ISO equivalence on a digital camera is the ability to increase the sensitivity of the CCD to allow for faster shutter speeds and/or better performance in low light. The way this works in a digital camera is by "turning up the volume" on the CCD's signal amplifiers, nothing is without its price however and doing so also amplifies any noise that may be present and often affects colour saturation.

The DX4900 provides the sensitivities of ISO 100, 200 and 400. It also includes an Auto sensitivity which automatically varies sensitivity between ISO 100 and 400 depending on light levels.

Our noise testing method involves shooting a colour patch chart (a GretagMacBeth ColorChecker) at the full range of ISO sensitivities.

Each of the comparison samples below are made up of 150 x 80 crops of patches 19, 22 and 24 of the ColorChecker chart (as indicated right). This helps to give a better impression of noise at different light levels within an image. Both cameras were set to automatic white balance, default internal processing parameters.

- _Record extracts_

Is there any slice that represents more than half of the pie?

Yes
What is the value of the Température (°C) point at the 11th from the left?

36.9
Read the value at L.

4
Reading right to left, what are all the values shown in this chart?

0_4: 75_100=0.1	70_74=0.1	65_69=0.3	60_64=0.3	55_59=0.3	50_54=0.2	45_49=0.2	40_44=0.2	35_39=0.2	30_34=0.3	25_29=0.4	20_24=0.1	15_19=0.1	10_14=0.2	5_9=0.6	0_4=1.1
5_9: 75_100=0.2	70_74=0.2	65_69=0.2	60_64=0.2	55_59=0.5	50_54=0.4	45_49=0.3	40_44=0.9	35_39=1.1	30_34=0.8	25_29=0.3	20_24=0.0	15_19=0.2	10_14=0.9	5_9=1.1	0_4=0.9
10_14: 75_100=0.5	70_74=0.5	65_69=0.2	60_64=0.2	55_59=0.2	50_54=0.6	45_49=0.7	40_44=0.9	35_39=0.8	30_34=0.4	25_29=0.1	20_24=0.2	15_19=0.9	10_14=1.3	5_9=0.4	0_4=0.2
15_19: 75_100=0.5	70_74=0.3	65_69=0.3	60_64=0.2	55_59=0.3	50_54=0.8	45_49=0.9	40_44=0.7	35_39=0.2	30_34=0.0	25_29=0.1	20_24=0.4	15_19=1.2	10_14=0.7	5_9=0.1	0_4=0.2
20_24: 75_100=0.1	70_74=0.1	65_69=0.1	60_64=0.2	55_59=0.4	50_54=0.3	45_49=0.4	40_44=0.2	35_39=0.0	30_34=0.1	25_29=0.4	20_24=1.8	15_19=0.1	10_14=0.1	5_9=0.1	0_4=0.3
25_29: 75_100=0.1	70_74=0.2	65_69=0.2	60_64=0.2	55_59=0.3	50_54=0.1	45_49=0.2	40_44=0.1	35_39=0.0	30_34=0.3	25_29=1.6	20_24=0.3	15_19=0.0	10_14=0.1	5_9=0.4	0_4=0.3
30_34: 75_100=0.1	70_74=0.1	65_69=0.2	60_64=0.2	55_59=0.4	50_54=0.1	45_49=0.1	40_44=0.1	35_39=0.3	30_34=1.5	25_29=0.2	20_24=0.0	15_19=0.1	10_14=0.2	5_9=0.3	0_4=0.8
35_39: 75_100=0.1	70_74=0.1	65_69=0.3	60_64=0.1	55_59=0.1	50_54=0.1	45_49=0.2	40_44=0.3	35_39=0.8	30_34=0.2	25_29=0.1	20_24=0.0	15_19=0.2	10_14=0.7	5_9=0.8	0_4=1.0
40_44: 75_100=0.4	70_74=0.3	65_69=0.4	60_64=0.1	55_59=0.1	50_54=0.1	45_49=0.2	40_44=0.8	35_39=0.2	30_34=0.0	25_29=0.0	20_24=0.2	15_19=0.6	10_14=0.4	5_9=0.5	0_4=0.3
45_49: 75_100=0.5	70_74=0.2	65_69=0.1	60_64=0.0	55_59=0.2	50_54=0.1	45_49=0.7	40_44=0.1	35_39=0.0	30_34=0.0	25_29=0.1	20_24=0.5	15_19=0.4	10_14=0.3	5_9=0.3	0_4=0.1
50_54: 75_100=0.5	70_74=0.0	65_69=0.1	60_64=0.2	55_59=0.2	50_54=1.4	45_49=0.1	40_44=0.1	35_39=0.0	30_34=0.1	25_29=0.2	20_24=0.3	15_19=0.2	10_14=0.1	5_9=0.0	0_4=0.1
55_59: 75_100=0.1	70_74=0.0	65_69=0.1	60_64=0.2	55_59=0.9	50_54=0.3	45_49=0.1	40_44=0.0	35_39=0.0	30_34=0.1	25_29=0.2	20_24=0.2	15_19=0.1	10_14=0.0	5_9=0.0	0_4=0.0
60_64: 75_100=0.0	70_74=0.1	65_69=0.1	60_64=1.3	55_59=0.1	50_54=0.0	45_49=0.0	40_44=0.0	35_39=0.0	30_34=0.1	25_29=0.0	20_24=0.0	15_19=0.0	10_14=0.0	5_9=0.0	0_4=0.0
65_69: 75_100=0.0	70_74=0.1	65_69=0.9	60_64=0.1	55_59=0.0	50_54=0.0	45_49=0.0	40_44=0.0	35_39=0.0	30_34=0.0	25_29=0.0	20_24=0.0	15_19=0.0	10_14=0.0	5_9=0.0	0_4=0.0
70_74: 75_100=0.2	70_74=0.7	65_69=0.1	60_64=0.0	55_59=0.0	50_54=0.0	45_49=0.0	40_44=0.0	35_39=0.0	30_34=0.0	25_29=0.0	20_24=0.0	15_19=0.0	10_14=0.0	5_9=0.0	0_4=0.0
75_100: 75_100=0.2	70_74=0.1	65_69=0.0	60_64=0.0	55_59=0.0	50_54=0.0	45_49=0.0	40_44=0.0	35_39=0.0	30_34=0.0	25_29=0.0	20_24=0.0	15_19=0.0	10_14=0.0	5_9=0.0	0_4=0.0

- _Your goal_
Answer these from the camera ISO excerpt:
1. Which ISO sensitivities does the DX4900 provide?
2. What chart is shot for the noise testing?
3. What size are the crops that make up each comparison sample?

- _Answer space_
1. ISO 100, 200 and 400, plus an Auto setting that varies between ISO 100 and 400.
2. A GretagMacBeth ColorChecker.
3. 150 x 80.